**WHAT THE EXERCISE ASKS:** Beneath this line are the data; copy exactly the part of them that opens with the line containing "index mcp: (302, 297)" and closes with the line containing "pinky mcp: (350, 336)", and only that part.

**DATASET:**
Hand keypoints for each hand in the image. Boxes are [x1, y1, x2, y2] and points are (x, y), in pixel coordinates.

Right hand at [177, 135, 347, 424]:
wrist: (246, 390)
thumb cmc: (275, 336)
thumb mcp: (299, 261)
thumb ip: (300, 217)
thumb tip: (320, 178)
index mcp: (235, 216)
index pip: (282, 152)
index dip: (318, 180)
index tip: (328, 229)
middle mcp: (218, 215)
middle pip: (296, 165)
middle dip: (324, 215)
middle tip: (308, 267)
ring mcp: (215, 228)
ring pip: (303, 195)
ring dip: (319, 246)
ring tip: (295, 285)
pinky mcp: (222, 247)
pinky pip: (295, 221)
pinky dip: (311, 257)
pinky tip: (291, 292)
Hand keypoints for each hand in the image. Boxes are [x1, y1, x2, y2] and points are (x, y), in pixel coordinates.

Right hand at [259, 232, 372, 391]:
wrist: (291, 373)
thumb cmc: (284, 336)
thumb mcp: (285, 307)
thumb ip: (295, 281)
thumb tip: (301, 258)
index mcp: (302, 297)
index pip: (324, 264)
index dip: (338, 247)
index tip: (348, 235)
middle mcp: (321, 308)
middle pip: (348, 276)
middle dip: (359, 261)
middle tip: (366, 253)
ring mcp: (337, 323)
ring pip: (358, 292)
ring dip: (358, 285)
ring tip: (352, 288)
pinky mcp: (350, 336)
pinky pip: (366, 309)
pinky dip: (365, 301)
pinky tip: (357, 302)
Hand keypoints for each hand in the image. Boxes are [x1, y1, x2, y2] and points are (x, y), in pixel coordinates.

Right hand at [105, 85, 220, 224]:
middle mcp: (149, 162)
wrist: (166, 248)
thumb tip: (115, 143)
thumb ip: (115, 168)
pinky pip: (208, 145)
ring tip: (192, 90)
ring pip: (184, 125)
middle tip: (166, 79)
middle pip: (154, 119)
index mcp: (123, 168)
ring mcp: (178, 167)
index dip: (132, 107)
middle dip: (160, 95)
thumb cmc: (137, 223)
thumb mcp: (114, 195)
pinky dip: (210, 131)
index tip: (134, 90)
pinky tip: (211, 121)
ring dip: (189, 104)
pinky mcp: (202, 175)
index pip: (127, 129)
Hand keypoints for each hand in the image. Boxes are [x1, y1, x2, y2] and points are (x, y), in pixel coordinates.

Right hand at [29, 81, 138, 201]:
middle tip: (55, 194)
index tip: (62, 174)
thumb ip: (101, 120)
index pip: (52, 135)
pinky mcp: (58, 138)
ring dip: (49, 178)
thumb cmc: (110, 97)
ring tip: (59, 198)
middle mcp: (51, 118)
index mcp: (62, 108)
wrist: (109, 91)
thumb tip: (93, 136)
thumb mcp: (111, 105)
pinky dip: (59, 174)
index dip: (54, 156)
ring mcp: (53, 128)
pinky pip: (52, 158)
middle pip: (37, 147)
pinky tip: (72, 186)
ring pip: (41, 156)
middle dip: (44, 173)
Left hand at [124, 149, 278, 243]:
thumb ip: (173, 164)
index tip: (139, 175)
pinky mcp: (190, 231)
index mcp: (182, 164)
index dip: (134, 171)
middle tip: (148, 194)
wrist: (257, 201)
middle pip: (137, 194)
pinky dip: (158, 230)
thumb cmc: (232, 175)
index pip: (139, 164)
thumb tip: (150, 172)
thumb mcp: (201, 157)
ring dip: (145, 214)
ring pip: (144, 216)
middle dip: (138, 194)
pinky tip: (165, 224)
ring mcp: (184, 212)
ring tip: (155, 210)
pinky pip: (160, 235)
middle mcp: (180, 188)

--

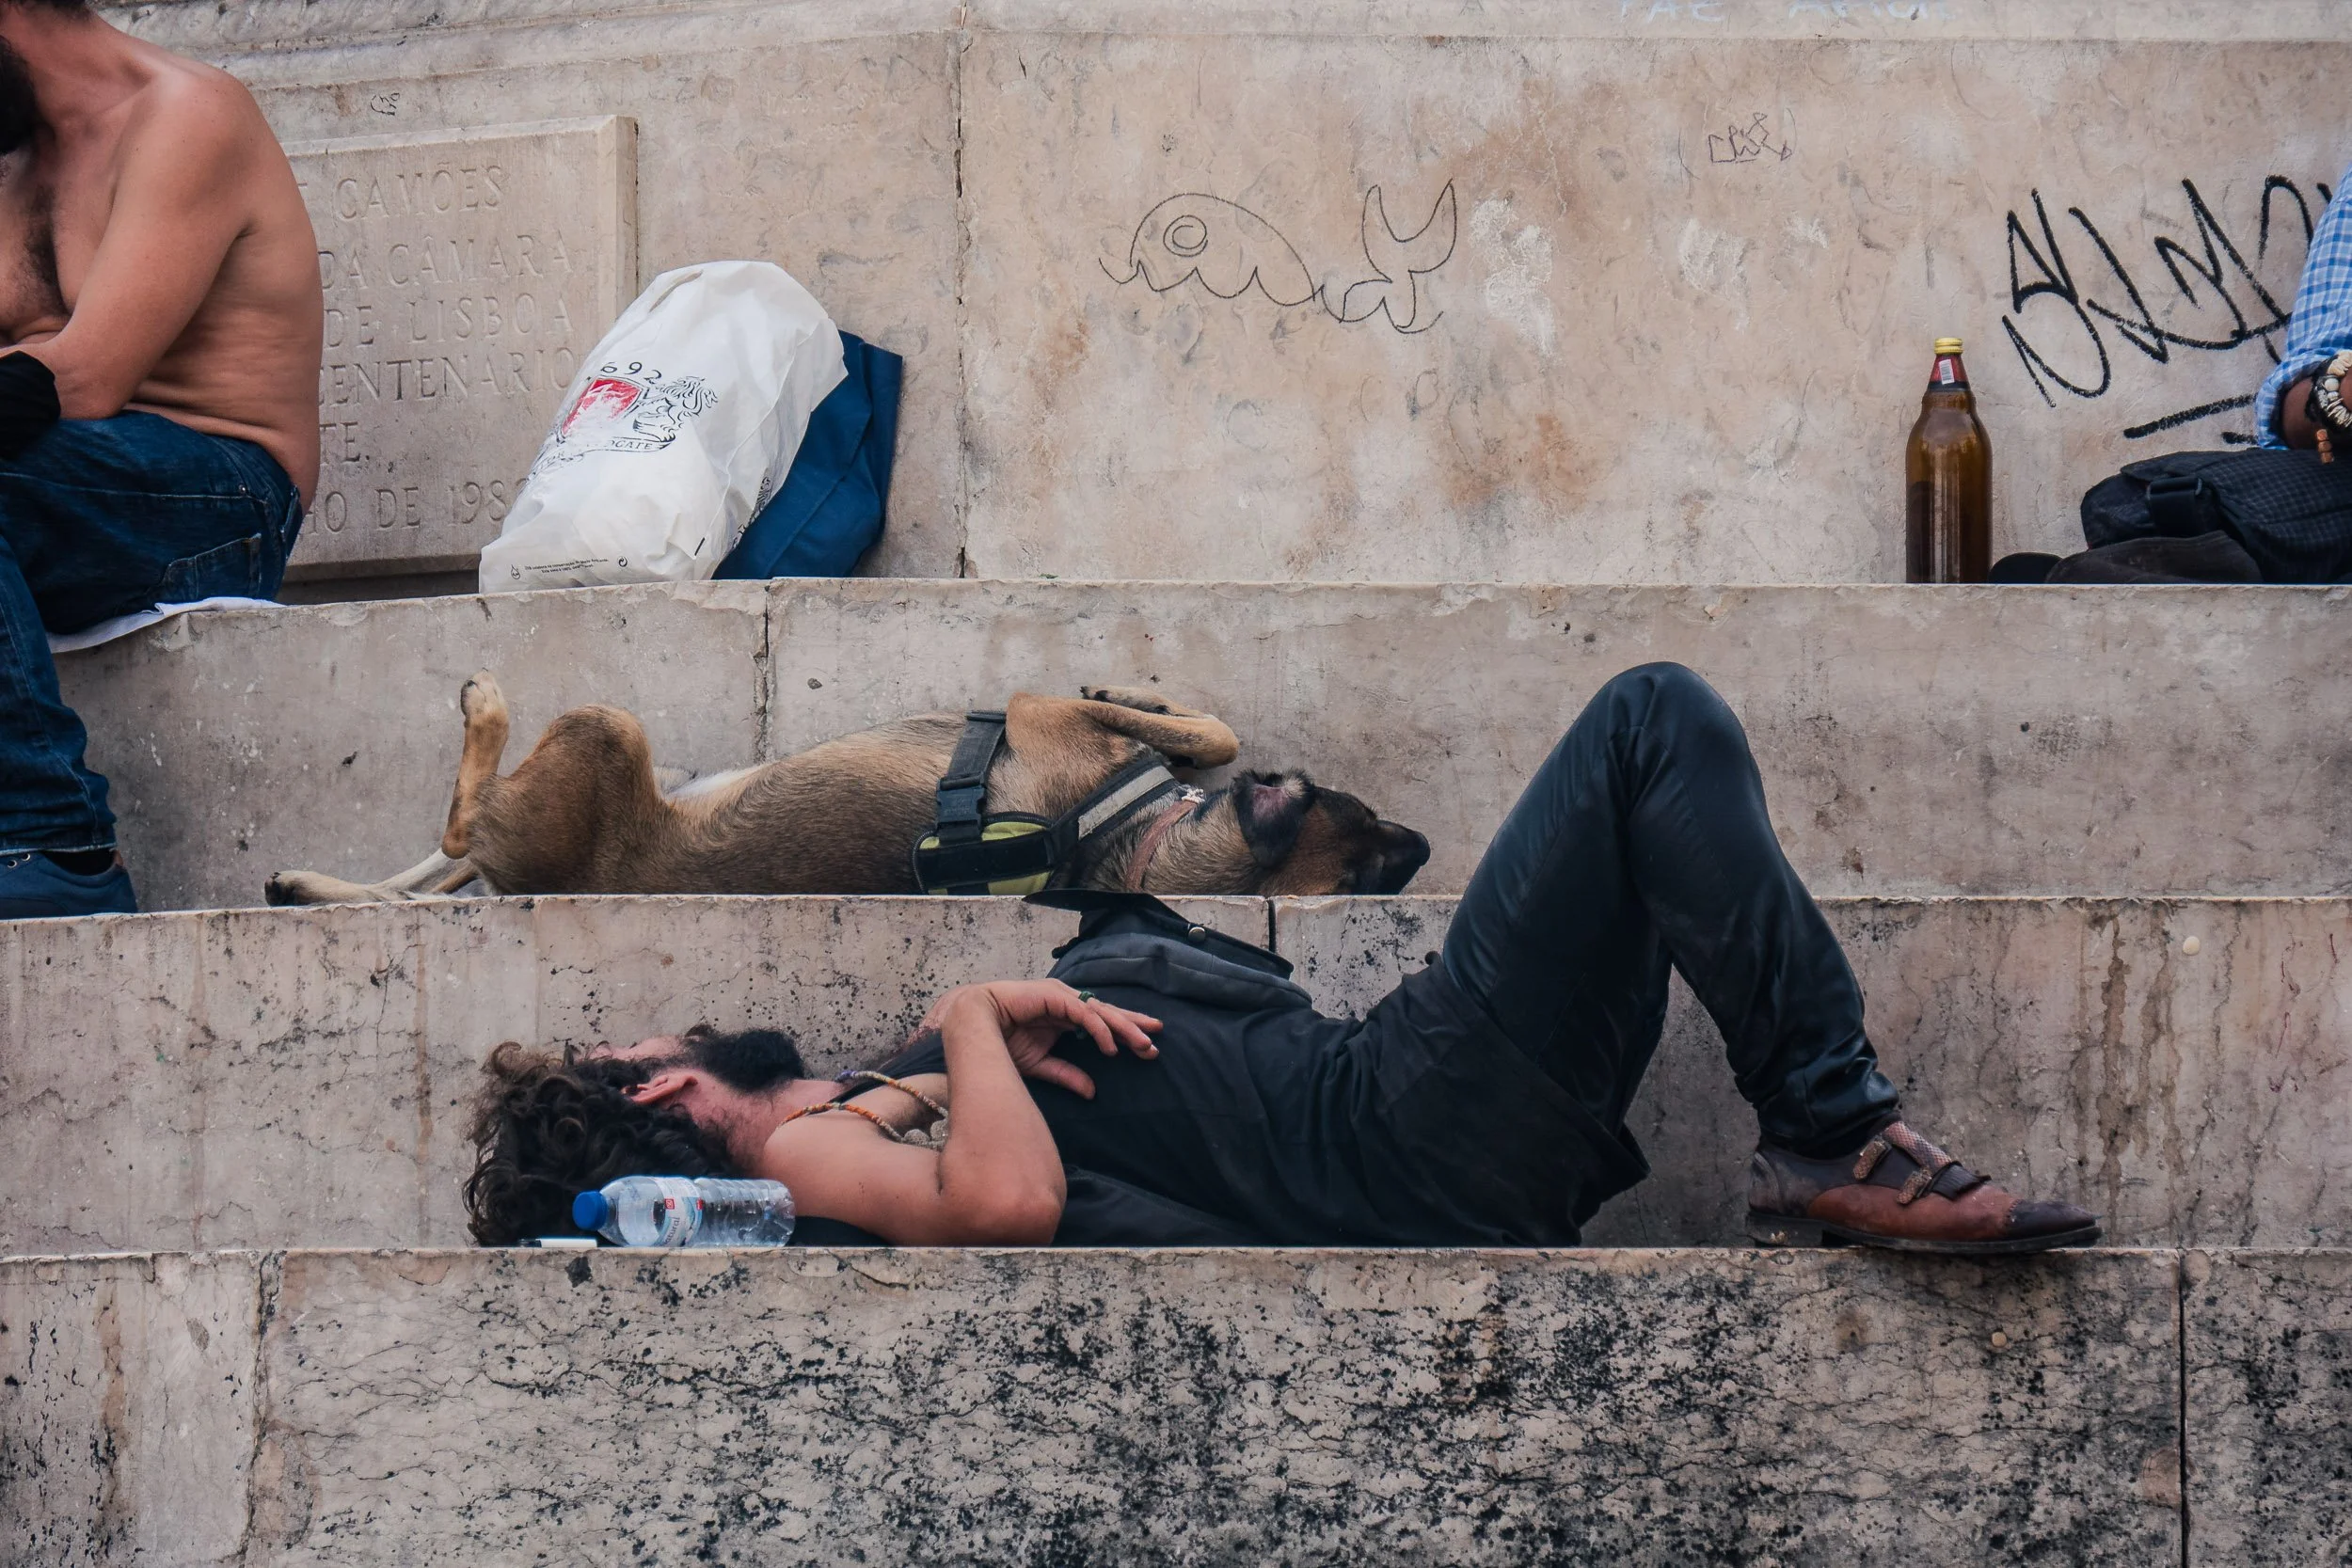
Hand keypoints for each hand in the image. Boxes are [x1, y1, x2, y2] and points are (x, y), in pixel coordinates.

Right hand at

**OUTPUT FOR THIS EXERCISE:**
index mcp: (302, 297)
index pip: (324, 264)
index dip: (338, 247)
index tip: (348, 235)
middle mcp: (321, 308)
middle pip: (348, 276)
middle dip: (359, 261)
middle tip: (366, 253)
ring mcp: (337, 323)
ring pip: (358, 292)
ring dip: (358, 285)
ring tip: (352, 288)
pinky mcp: (350, 336)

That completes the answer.